Following his win, Montgomery marched through a crowd of Canadian fans singing the national anthem and chugging a pitcher of beer. Writing in 2020, Montgomery explained the significance of the moment:
The gold medal was the goal, but the golden moment that came next is something that you can’t prepare for. When my “beer angel” wandered out of a Whistler pub and presented me with that frothy pitcher of Canadian culture as I passed by -fresh from victory, my helmet still under my arm, cameras catching the moment - all I could do was be myself. In that moment, people felt a connection.
Folks can’t always see themselves standing on top of the podium at the Olympics, but my brothers and sisters across our great land can all see themselves standing in a moment of pride and celebrating a milestone met, with a celebratory beverage of their choosing. If the beer is all I’m ever remembered for, I consider myself the luckiest fella on Earth.

In an interview with CTV, he stated that he has a tattoo of a maple leaf over his heart with the word "Canada" above it, which he got with his mother after he graduated from high school in grade 12. He stated that he hopes his gold medal performance inspires more people to enter amateur sports, and went on to reassure mothers that skeleton is a safe sport for children to enter. He also said that he hopes his gold medal victory will help to establish an all-amateur sports channel for Canadian athletes.

Montgomery wore an image of a painted turtle on the crown of his helmet while racing and said he had decided to do so after finding one trying to cross the road in British Columbia. BC Hydro noted his representation of the endangered species (in coastal British Columbia) in describing their sponsorship of research into the turtle's conservation.

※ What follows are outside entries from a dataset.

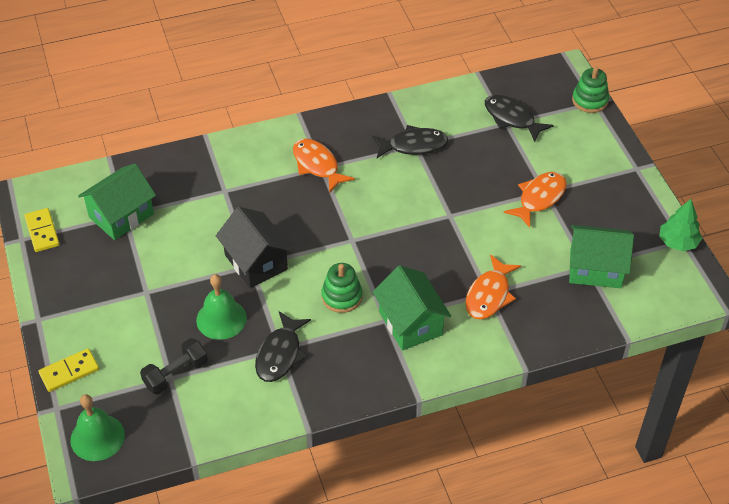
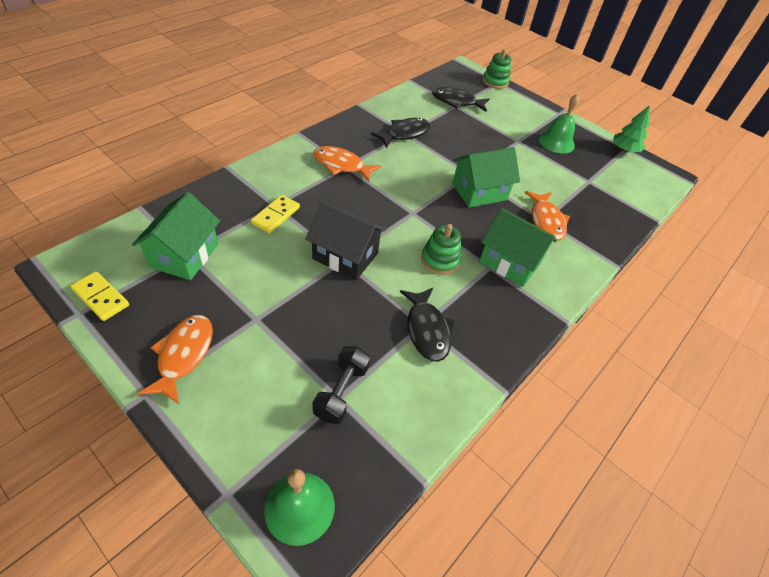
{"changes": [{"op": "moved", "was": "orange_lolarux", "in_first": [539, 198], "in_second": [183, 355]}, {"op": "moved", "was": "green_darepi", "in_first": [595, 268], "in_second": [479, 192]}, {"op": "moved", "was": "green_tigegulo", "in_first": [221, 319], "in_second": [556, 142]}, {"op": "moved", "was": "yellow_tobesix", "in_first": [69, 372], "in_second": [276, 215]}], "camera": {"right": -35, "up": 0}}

Montgomery failed to qualify for the 2014 Winter Olympics in Sochi and then announced he was "99 per cent sure" his skeleton career was over.

Montgomery was among the 2019 inductees into the Manitoba Sports Hall of Fame.

==Television==
In the summer of 2010, Montgomery and several friends filmed the television special Best Trip Ever, documenting their forays into various summer adventure sports, for Discovery Channel Canada. The special aired on November 27, 2010.

In 2011, Montgomery appeared as a judge for a Quickfire Challenge on the fifteenth episode of Top Chef: Texas.

On June 5, 2013, it was announced that Montgomery would be the host of CTV's The Amazing Race Canada. As of September 2024, he has hosted all 11 seasons of the show.

==Personal life==
Montgomery is married to Darla Montgomery, who is also a skeleton athlete. They have one son, named Jaxon Mark Montgomery, who was born on August 23, 2016. They have a daughter, Lennon, who was born in 2019.

When not skeleton racing or hosting The Amazing Race Canada, Montgomery works as a sales consultant and automobile auctioneer in Calgary.

He looks up to fellow Russell native Theoren Fleury.

Montgomery is an alumnus of the Canadian Automotive Institute, now the Automotive Business School of Canada, Georgian College.